=== Records supplied ===
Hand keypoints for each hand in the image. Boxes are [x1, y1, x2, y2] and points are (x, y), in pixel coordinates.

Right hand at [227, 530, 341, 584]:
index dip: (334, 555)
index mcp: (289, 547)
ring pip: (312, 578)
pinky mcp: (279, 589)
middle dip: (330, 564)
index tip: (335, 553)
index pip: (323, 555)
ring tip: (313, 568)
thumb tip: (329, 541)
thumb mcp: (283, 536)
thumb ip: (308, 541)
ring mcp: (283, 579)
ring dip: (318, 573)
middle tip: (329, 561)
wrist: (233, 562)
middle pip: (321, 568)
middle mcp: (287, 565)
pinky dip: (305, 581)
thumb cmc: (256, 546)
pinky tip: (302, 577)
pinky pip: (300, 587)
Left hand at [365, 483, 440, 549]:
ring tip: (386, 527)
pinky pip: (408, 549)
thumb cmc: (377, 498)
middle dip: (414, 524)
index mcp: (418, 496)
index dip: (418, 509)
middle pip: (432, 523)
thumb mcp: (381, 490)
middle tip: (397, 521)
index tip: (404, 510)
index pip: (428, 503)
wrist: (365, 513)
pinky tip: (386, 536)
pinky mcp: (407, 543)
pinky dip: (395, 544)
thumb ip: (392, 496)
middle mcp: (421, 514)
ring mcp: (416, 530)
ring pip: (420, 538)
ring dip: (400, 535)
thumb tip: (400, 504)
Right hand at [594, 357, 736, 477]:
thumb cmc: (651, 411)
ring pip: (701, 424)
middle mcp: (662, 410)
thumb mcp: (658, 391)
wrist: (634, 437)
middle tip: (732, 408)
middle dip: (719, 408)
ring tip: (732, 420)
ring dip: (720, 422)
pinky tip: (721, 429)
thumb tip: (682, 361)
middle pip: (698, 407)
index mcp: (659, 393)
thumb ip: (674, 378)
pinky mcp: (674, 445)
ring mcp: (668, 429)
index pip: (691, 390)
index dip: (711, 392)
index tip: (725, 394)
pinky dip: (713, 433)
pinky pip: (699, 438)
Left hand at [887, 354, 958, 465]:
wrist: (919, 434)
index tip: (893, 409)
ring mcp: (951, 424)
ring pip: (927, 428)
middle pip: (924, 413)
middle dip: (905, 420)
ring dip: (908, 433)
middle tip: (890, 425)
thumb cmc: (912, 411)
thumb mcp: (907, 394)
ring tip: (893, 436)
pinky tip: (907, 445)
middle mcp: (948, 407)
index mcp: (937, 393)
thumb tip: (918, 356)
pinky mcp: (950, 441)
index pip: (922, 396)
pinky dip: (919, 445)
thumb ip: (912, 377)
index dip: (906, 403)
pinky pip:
===
The first line of the records begins the span, and the line containing "thumb mcp: (283, 536)" ends it. Reproduce that span exactly, both ends included.

- Exercise answer:
Hand keypoints for each hand in the image. Boxes are [x1, y1, x2, y2] and points are (x, y), in pixel coordinates.

Right hand at [227, 530, 341, 584]:
index dip: (334, 555)
index mcp: (289, 547)
ring pip: (312, 578)
pinky mcp: (279, 589)
middle dip: (330, 564)
index tip: (335, 553)
index pip: (323, 555)
ring tip: (313, 568)
thumb tip: (329, 541)
thumb mcp: (283, 536)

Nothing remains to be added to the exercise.